TXB: I understand the choice of 720p over 1080i because of the fast-motion action sequences involved in gaming; a progressive scan picture is better than an interlaced one for this case, but lately we have seen more and more 1080p capable displays, especially DLP-based flat screens (although 1080p doesn’t belong to ATSC’s specifications for HDTV). The question is, will the Xbox 360 be able to offer a 1080p signal? Is the Xbox 360 GPU powerful enough to render games up to that resolution at playable framerates?


Todd Holmdahl: Xbox 360 offers choice for both the game developer and the end consumer. The game developer can create their game in any resolution. The consumer can request any output resolution (480i, 480p, 720p, 1080i). The Xbox 360’s advanced video scaler will scale the game’s native resolution to the end consumer’s requested resolution with extremely high quality output. Bottom line, the games will look amazing.

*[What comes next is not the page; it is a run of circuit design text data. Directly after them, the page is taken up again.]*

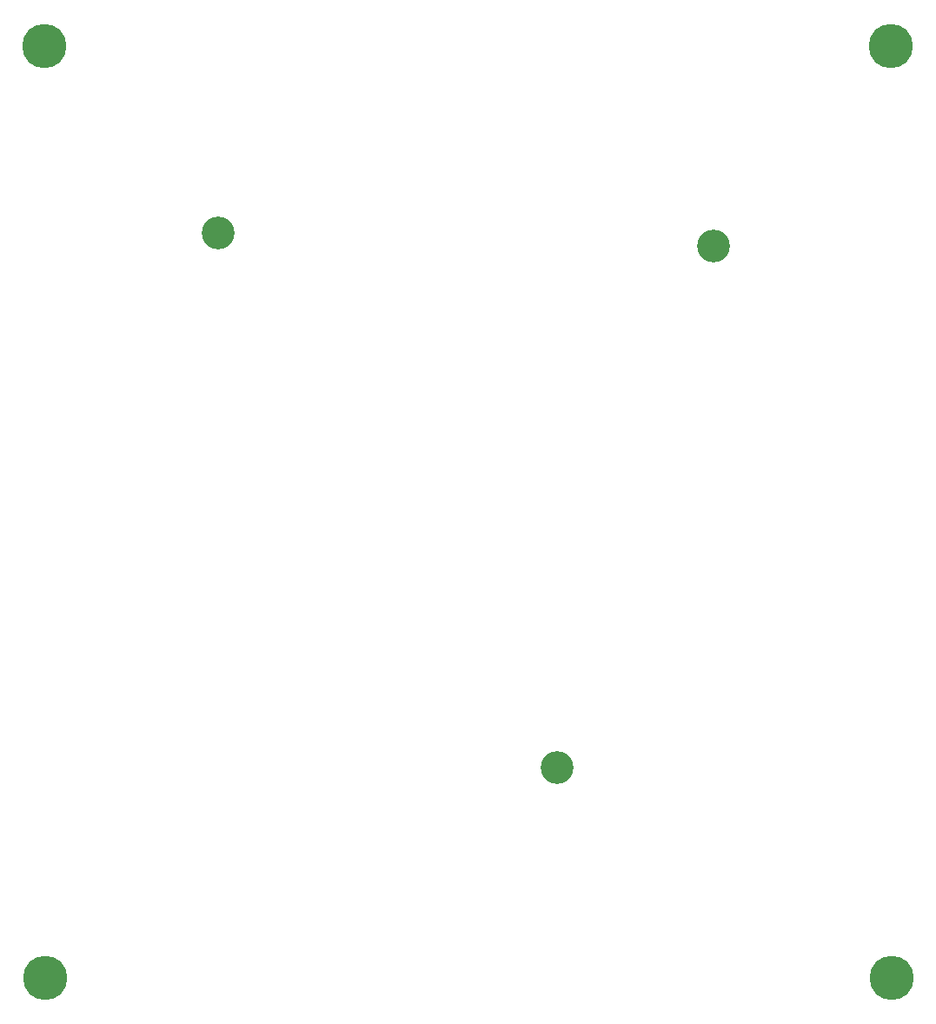
<source format=gbr>
%TF.GenerationSoftware,KiCad,Pcbnew,9.0.2*%
%TF.CreationDate,2025-06-17T11:51:51-07:00*%
%TF.ProjectId,Revision01,52657669-7369-46f6-9e30-312e6b696361,A*%
%TF.SameCoordinates,PX692bd40PY908ed60*%
%TF.FileFunction,NonPlated,1,4,NPTH,Drill*%
%TF.FilePolarity,Positive*%
%FSLAX46Y46*%
G04 Gerber Fmt 4.6, Leading zero omitted, Abs format (unit mm)*
G04 Created by KiCad (PCBNEW 9.0.2) date 2025-06-17 11:51:51*
%MOMM*%
%LPD*%
G01*
G04 APERTURE LIST*
%TA.AperFunction,ComponentDrill*%
%ADD10C,3.200000*%
%TD*%
%TA.AperFunction,ComponentDrill*%
%ADD11C,4.300000*%
%TD*%
G04 APERTURE END LIST*
D10*
%TO.C,U1*%
X25850000Y80430000D03*
X58870000Y28360000D03*
X74110000Y79160000D03*
D11*
%TO.C,H1*%
X8940000Y98630000D03*
%TO.C,H4*%
X9000000Y7900000D03*
%TO.C,H2*%
X91440000Y98630000D03*
%TO.C,H3*%
X91500000Y7900000D03*
M02*

</source>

Xbox 360 does not support 1080p at this time. It’s an incremental improvement at an astronomical expense, and we don’t see consumers clamoring for 1080p TVs yet. We will continue evaluate the market and deliver the capability when and if customers want it.


As for the GPU, the Xbox 360 has the most powerful GPU of any gaming console; even better, we made specific design choices to enable game developers to render real-time complex scenes at high resolutions with high-quality anti-aliasing. Without our Embedded DRAM on the GPU and the huge 256Gbyes/second dedicated bus from the GPU core to the EDRAM, it is impossible to render true next-generation scene complexity at high-resolution with anti-aliasing.